This is a blog whose name and approach needs a bit more exposition than the usual “about” page. These first couple posts will be an extended “about” and introduction to some of the topics I imagine this blog will take up.
The first aspect that needs exposition is the invocation of the goddess Athena as a sort of patroness of our discussion. Perhaps patroness is too strong, but in Greek mythology, Athena is the goddess of wisdom, among other things. As such, she stands for a certain ideal when it comes to theology and biblical studies. This ideal values both rationality and practicality, or perhaps a practical rationality, and so is connected to the wisdom traditions of both the Greco-Roman world and the Israelite-Jewish traditions.
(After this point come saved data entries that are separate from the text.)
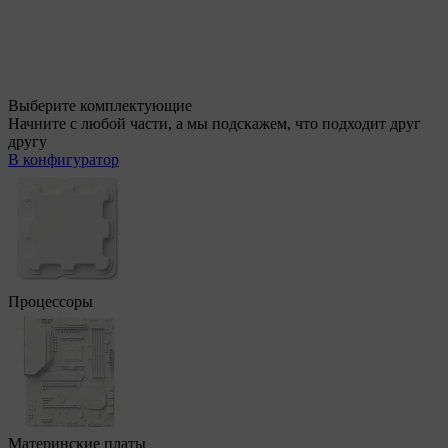
Выберите комплектующие
Начните с любой части, а мы подскажем, что подходит друг
другу
В конфигуратор
Процессоры
Материнские платы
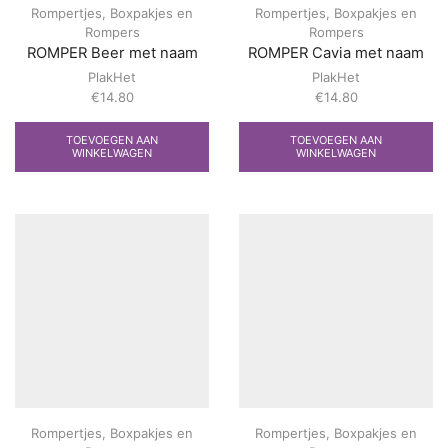
Rompertjes
,
Boxpakjes en
Rompertjes
,
Boxpakjes en
Rompers
Rompers
ROMPER Beer met naam
ROMPER Cavia met naam
PlakHet
PlakHet
€
14.80
€
14.80
TOEVOEGEN AAN
TOEVOEGEN AAN
WINKELWAGEN
WINKELWAGEN
Rompertjes
,
Boxpakjes en
Rompertjes
,
Boxpakjes en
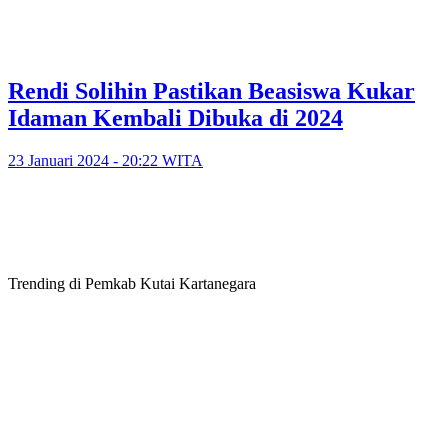
Rendi Solihin Pastikan Beasiswa Kukar
Idaman Kembali Dibuka di 2024
23 Januari 2024 - 20:22 WITA
Trending di Pemkab Kutai Kartanegara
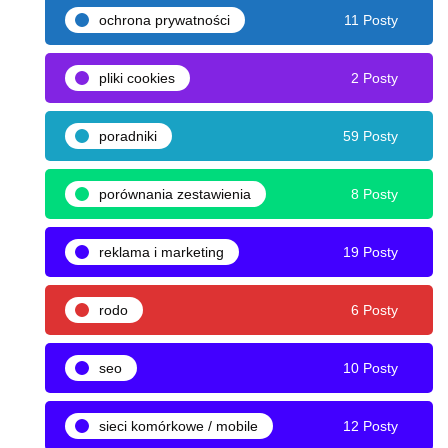
ochrona prywatności
11 Posty
pliki cookies
2 Posty
poradniki
59 Posty
porównania zestawienia
8 Posty
reklama i marketing
19 Posty
rodo
6 Posty
seo
10 Posty
sieci komórkowe / mobile
12 Posty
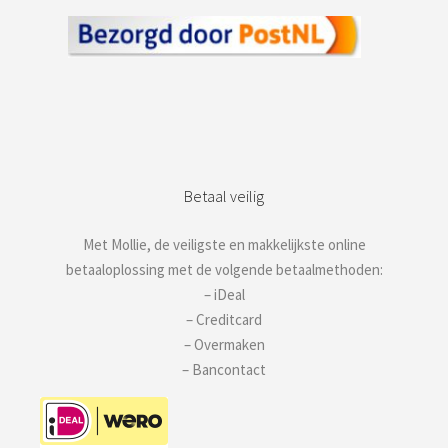
Betaal veilig
Met Mollie, de veiligste en makkelijkste online
betaaloplossing met de volgende betaalmethoden:
– iDeal
– Creditcard
– Overmaken
– Bancontact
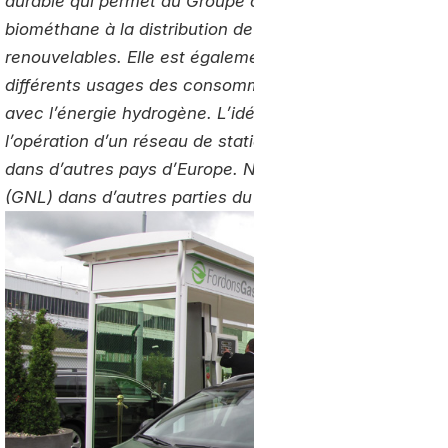
durable qui permet au Groupe d’être présent sur l’ense
biométhane à la distribution de Gaz Naturel pour Véhicu
renouvelables. Elle est également pour Air Liquide une
différents usages des consommateurs, aujourd’hui dans
avec l’énergie hydrogène. L’idée étant d’utiliser l’ex
l’opération d’un réseau de stations gaz naturel pour al
dans d’autres pays d’Europe. Nous avons également des
(GNL) dans d’autres parties du monde.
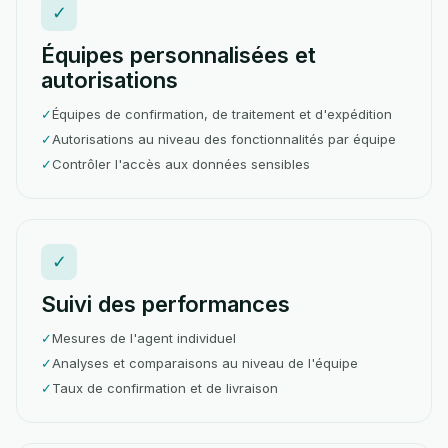
✓
Équipes personnalisées et
autorisations
✓
Équipes de confirmation, de traitement et d'expédition
✓
Autorisations au niveau des fonctionnalités par équipe
✓
Contrôler l'accès aux données sensibles
✓
Suivi des performances
✓
Mesures de l'agent individuel
✓
Analyses et comparaisons au niveau de l'équipe
✓
Taux de confirmation et de livraison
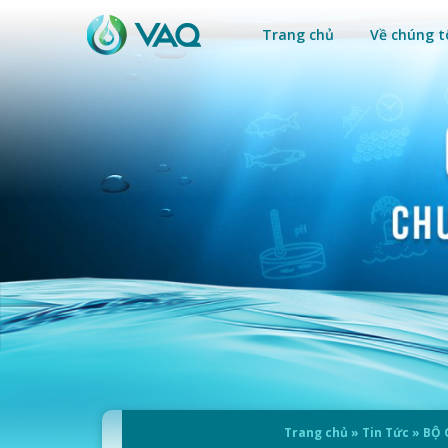
Trang chủ
Về chúng t
Trang chủ
»
Tin Tức
»
BỘ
This ideal might be broadly called “philosophical.” and since philosophy is the “love of wisdom,” Athena stands as the patroness of this approach. In our reflections, philosophy will be connected to our subjects not only through what is generally understood as the philosophical aspect of theology but also more subtly through attention now and again to the influence of philosophical ideas in the original writing and later interpretation of biblical texts, as well as in the consideration of hermeneutics (the philosophy of interpretation).
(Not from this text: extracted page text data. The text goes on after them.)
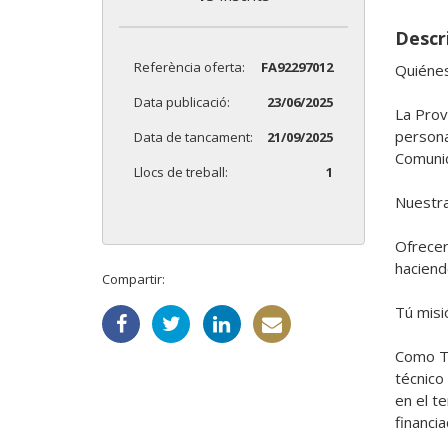
Descri
Referència oferta:
FA92297012
Quiénes
Data publicació:
23/06/2025
La Prov
persona
Data de tancament:
21/09/2025
Comunid
Llocs de treball:
1
Nuestra 
Ofrecer
haciend
Compartir:
Tú misió
Como Té
técnico 
en el t
financia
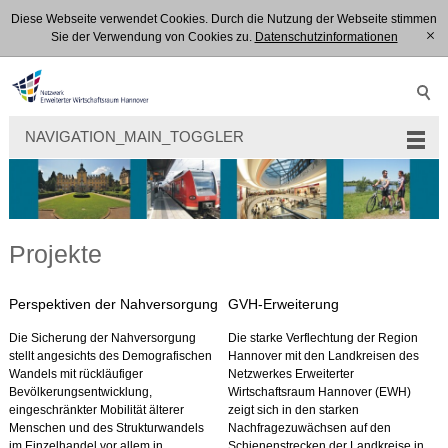
Diese Webseite verwendet Cookies. Durch die Nutzung der Webseite stimmen
Sie der Verwendung von Cookies zu.
Datenschutzinformationen
[x]
NAVIGATION_MAIN_TOGGLER
Projekte
Perspektiven der Nahversorgung
GVH-Erweiterung
Die Sicherung der Nahversorgung
Die starke Verflechtung der Region
stellt angesichts des Demografischen
Hannover mit den Landkreisen des
Wandels mit rückläufiger
Netzwerkes Erweiterter
Bevölkerungsentwicklung,
Wirtschaftsraum Hannover (EWH)
eingeschränkter Mobilität älterer
zeigt sich in den starken
Menschen und des Strukturwandels
Nachfragezuwächsen auf den
im Einzelhandel vor allem in
Schienenstrecken der Landkreise in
Wisdom and philosophy aren’t Athena’s only areas of interest. She is also the patroness of crafts. Not to worry: this will not become anything resembling Pintrest (although I think she is the patroness of that as well). Her patronage of crafts does include those of homemaking, but it is also the patronage more broadly of technē—skill, technical knowledge of a craft. A master of his or her craft has technē. Athena’s favored technē was weaving, and she is sometimes depicted at the loom. Our reflections here will aim to bring the best of the technē of biblical studies and related fields to bear on our conversations and to weave a variety of strands together into something useful.
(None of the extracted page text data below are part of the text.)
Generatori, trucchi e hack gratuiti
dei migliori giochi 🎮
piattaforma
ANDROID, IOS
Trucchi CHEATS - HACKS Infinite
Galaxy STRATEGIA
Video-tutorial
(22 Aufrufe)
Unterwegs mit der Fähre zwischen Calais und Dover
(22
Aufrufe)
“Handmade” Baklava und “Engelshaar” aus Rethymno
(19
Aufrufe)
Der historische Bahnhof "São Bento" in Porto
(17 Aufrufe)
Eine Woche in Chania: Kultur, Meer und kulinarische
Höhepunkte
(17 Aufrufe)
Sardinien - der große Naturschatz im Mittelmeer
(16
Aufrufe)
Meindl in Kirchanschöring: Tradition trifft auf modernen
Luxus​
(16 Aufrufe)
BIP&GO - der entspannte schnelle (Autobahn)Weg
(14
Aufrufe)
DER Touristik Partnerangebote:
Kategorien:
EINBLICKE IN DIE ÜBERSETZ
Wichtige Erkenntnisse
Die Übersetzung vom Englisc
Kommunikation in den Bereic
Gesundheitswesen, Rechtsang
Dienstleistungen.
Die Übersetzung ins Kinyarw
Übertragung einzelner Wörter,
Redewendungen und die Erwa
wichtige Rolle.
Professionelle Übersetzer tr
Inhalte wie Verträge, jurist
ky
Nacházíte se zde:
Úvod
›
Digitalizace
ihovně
Finally, it cannot be ignored that Athena is also the goddess of war. To stand under her formative influence means that sometimes there will be battles. But Athena is not Ares. Ares is the patron of the rage of battle, blood-thirst, will to conquer, and vengeance. Athena is the strategic, tactical side of war: Must we fight? Is our cause just? If so how will we win, and win with honor? Athena does not lose her head. She is self-controlled, knowing that there are heroes and honorable persons on both sides of any battleline.